Я указал на то, что признание Шираха и его обвинения в адрес нацизма и Гитлера весьма любопытны в пропагандистском плане, что разоблачения Шпеера также внесли существенный вклад в дело установления истины, и что из всего этого, вероятно, сможет извлечь определенную пользу для себя и он, если сумеет дать показания, не позабыв и о пропагандистской их направленности. В ответ на это Фриче вяло заверил меня, что, мол, по его мнению, абсолютно все равно, что он скажет.
Камера Шпеера. Критика, с которой Ширах обрушился на Гитлера, и рухнувший «единый фронт» Геринга явно способствовали подъему настроения Шпеера. По его словам, отныне они с Ширахом на «ты».
— Как же все изменилось с тех пор, когда Геринг присылал его ко мне с предостережениями, чтобы я, не дай Бог, не наговорил липшего в адрес Гитлера. Я сегодня напомнил ему об этом. Тогда я ответил Шираху, чтобы Геринг со своей трепотней на темы героизма и верности убирался подальше; было бы лучше, если бы он проявил свой героизм во время войны и не побоялся брать на себя больше ответственности, а не стал бы накачивать себя разной дрянью, в то время как Германия шла навстречу погибели. В конце концов, Ширах признал мою правоту — и вот теперь мы с ним на «ты». Ну, погодите, Геринга хватит удар!
1–2 июня. Эйхман
Камера Поля. Показав фильм о творимых в концлагерях зверствах, я среди зрителей обнаружил и обергруппенфюрера Поля, недавно арестованного начальника управления концентрационного лагеря.[20] Сразу же после показа я направился в его камеру, желая узнать его мнение об увиденном им. Поль знал об ужасных условиях в концентрационных лагерях, но, по его словам, он никогда не думал, что все настолько ужасно, как в этом фильме.

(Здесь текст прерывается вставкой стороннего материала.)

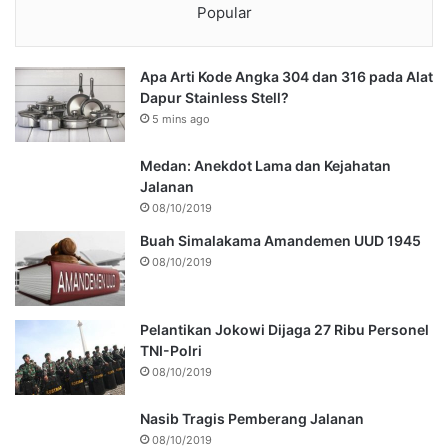
Popular
Apa Arti Kode Angka 304 dan 316 pada Alat
Dapur Stainless Stell?
5 mins ago
Medan: Anekdot Lama dan Kejahatan
Jalanan
08/10/2019
Buah Simalakama Amandemen UUD 1945
08/10/2019
Pelantikan Jokowi Dijaga 27 Ribu Personel
TNI-Polri
08/10/2019
Nasib Tragis Pemberang Jalanan
08/10/2019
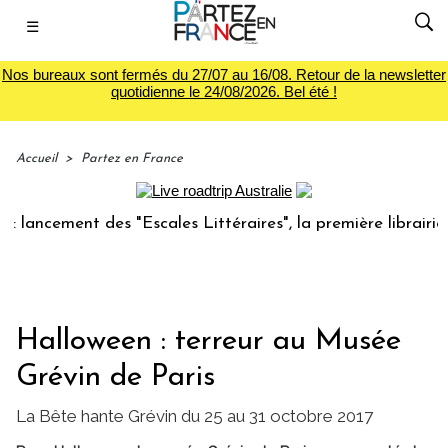
☰
Nos bureaux sont fermés du 27/07 au 16/08. Retour de la newsletter
quotidienne le 24/08/2026. Bel été !
Accueil
>
Partez en France
cement des "Escales Littéraires", la première librairie du v
Halloween : terreur au Musée
Grévin de Paris
La Bête hante Grévin du 25 au 31 octobre 2017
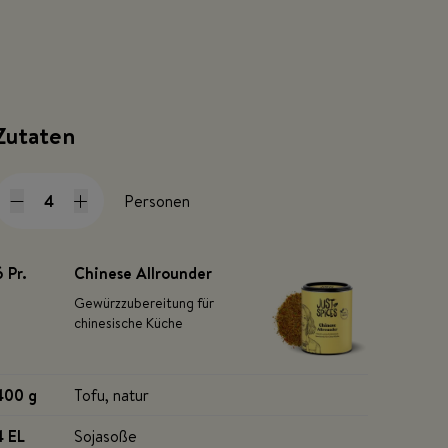
Zutaten
Personen
6 Pr
.
Chinese Allrounder
Gewürzzubereitung für
chinesische Küche
400 g
Tofu, natur
4 EL
Sojasoße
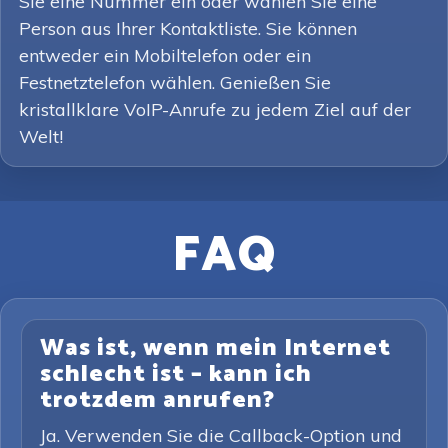
Sie eine Nummer ein oder wählen Sie eine
Person aus Ihrer Kontaktliste. Sie können
entweder ein Mobiltelefon oder ein
Festnetztelefon wählen. Genießen Sie
kristallklare VoIP-Anrufe zu jedem Ziel auf der
Welt!
FAQ
Was ist, wenn mein Internet
schlecht ist – kann ich
trotzdem anrufen?
Ja. Verwenden Sie die Callback-Option und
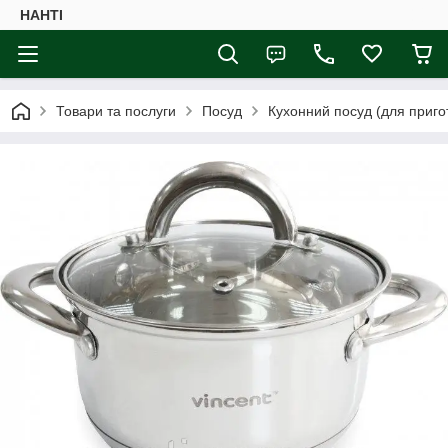
НАНTI
Товари та послуги
Посуд
Кухонний посуд (для приго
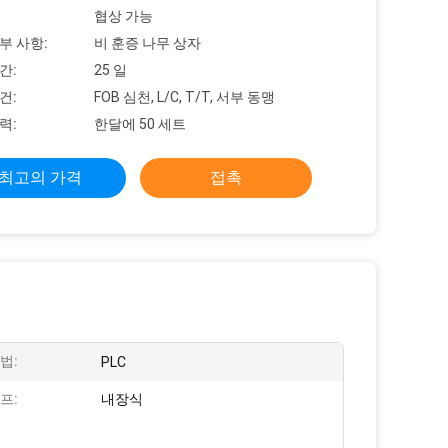
협상 가능
부 사항:
비 훈증 나무 상자
간:
25 일
건:
FOB 심천, L/C, T/T, 서부 동맹
력:
한달에 50 세트
최고의 가격
접촉
법:
PLC
프:
내장식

Поль исполнял снабженческие функции, он знал, что поставки продовольствия были крайне ограниченными и постоянно урезались, и вряд ли могли спасти заключенных от голодной смерти. Однако предпринять что-либо существенное, как заявил Поль, он не имел возможности, кроме того, как обращаться с соответствующими просьбами к Гиммлеру. Поль собирался оставить лагерь наступавшему противнику. Вследствие эвакуации в тыловые районы Рейха погибло больше заключенных, чем от голода. Поль уверял меня, что не имел отношения к уничтожению евреев, хотя в Германии не было таких, кто об этом бы не знал. Такие вопросы к сфере его компетенции вообще не относились. За это несли ответственность Эйхман и Мюллер, работавшие под началом Кальтенбруннера.